Durante años, usé un escudo de temor para protegerme. Eso se convirtió en una excusa para evitar probar cosas nuevas, seguir mis sueños y obedecer a Dios. El temor a las pérdidas, la angustia y el rechazo me impedían amar al Señor y a los demás. El miedo me convirtió en una esposa insegura, ansiosa y celosa, y en una madre sobreprotectora y preocupada. No obstante, a medida que aprendo cuánto me ama Dios, mi forma de relacionarme con Él y los demás está cambiando. Como sé que el Señor se ocupa de mí, me siento más segura y dispuesta a poner las necesidades de los demás por encima de las mías.

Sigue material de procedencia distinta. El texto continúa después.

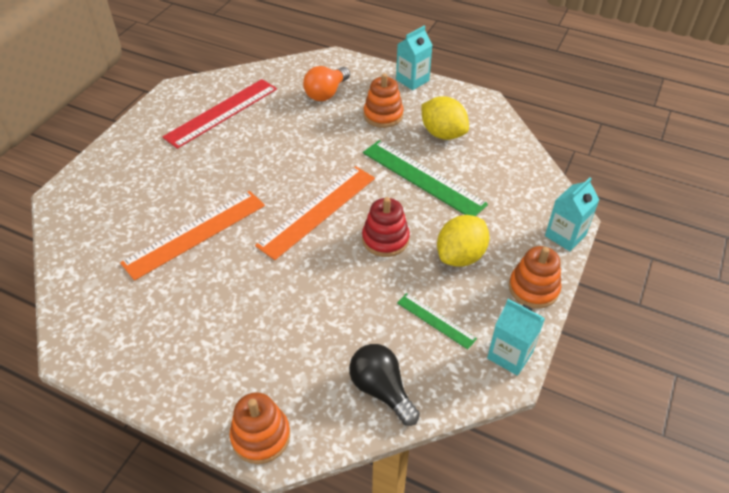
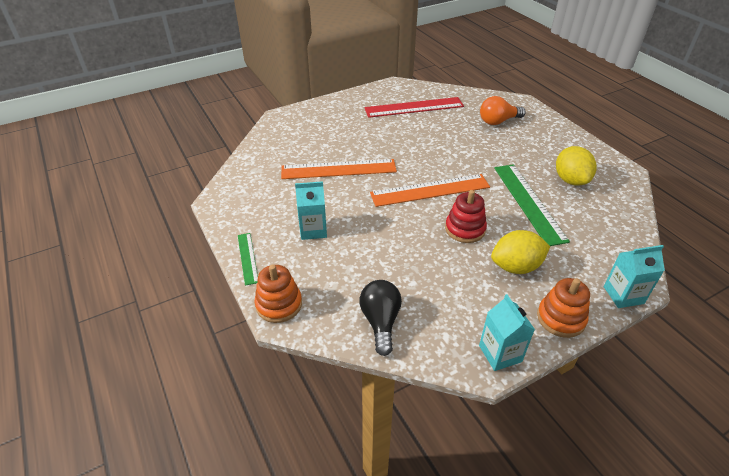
camera: 35 degrees right, 5 degrees down
orange stacking toy [364,73,404,128] -> none
turquoise carton [396,26,432,90] -> turquoise carton moved to [295,181,327,240]
green ruler [397,293,477,349] -> green ruler moved to [238,233,258,286]

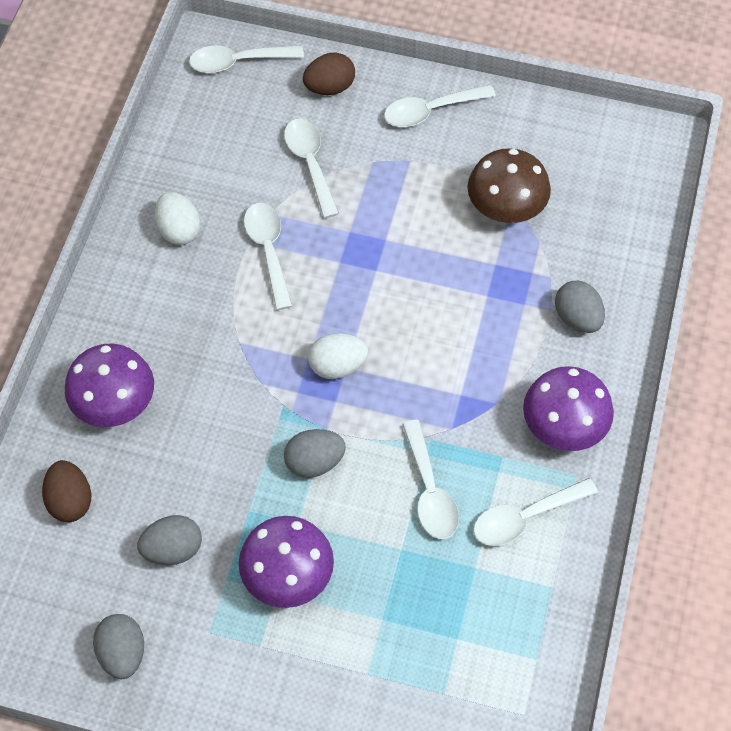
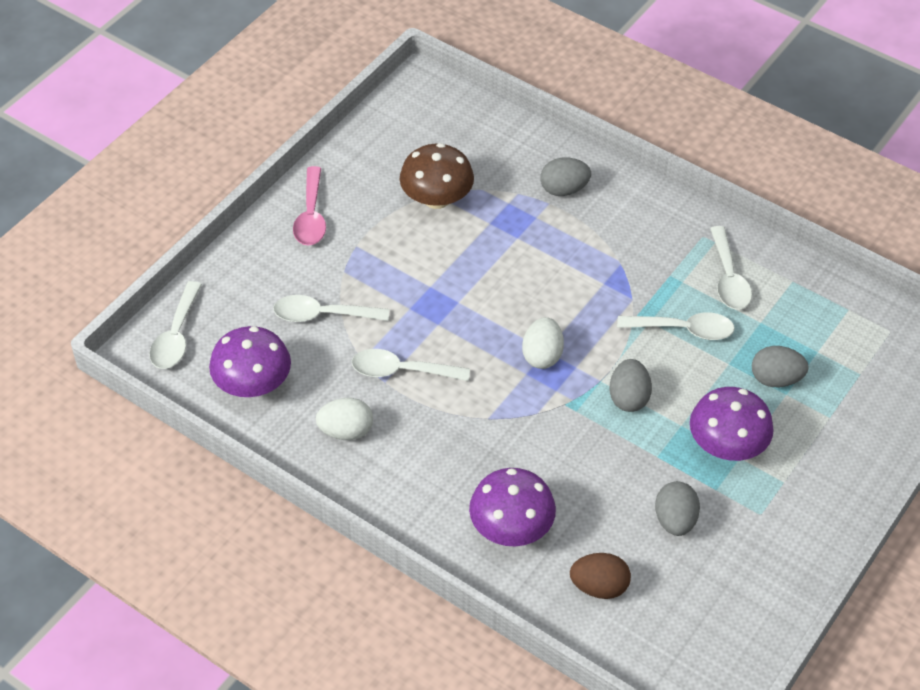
camera: 70 degrees left, 10 degrees down
grey egg [93,614,144,679] -> grey egg moved to [752,346,809,387]
brown egg [303,53,355,95] -> none
white spoon [384,85,496,127] -> pink spoon [293,166,326,246]
purple mushroom [523,366,614,451] -> purple mushroom moved to [209,326,291,397]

Dios es amor (1 Juan 4:7-8). La muerte de Cristo en la cruz —su demostración suprema de amor— muestra la profundidad de su pasión por nosotros (vv. 9-10). Puesto que Dios nos ama y vive en nosotros, podemos amar a los demás, por lo que Él es y lo que ha hecho (vv. 11-12).

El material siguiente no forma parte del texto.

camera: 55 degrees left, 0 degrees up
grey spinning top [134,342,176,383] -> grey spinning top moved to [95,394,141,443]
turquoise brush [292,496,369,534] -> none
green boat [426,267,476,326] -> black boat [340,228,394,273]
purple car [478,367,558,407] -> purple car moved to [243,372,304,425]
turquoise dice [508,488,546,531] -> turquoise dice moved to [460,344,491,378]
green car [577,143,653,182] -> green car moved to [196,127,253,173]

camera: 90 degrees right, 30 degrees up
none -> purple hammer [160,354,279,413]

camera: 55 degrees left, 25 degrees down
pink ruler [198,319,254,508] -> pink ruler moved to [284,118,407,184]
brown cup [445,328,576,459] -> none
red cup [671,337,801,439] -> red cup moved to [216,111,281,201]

Cuando aceptamos a Cristo como Salvador, recibimos el Espíritu Santo (vv. 13-15), quien nos ayuda a conocer el amor de Dios y descansar en ese amor para parecernos más a Él (vv. 16-17). Crecer en la fe y la confianza elimina gradualmente el temor porque sabemos que Dios nos ama profundamente y sin medida (vv. 18-19). Esto nos permite arriesgarnos a brindar amor sin temor.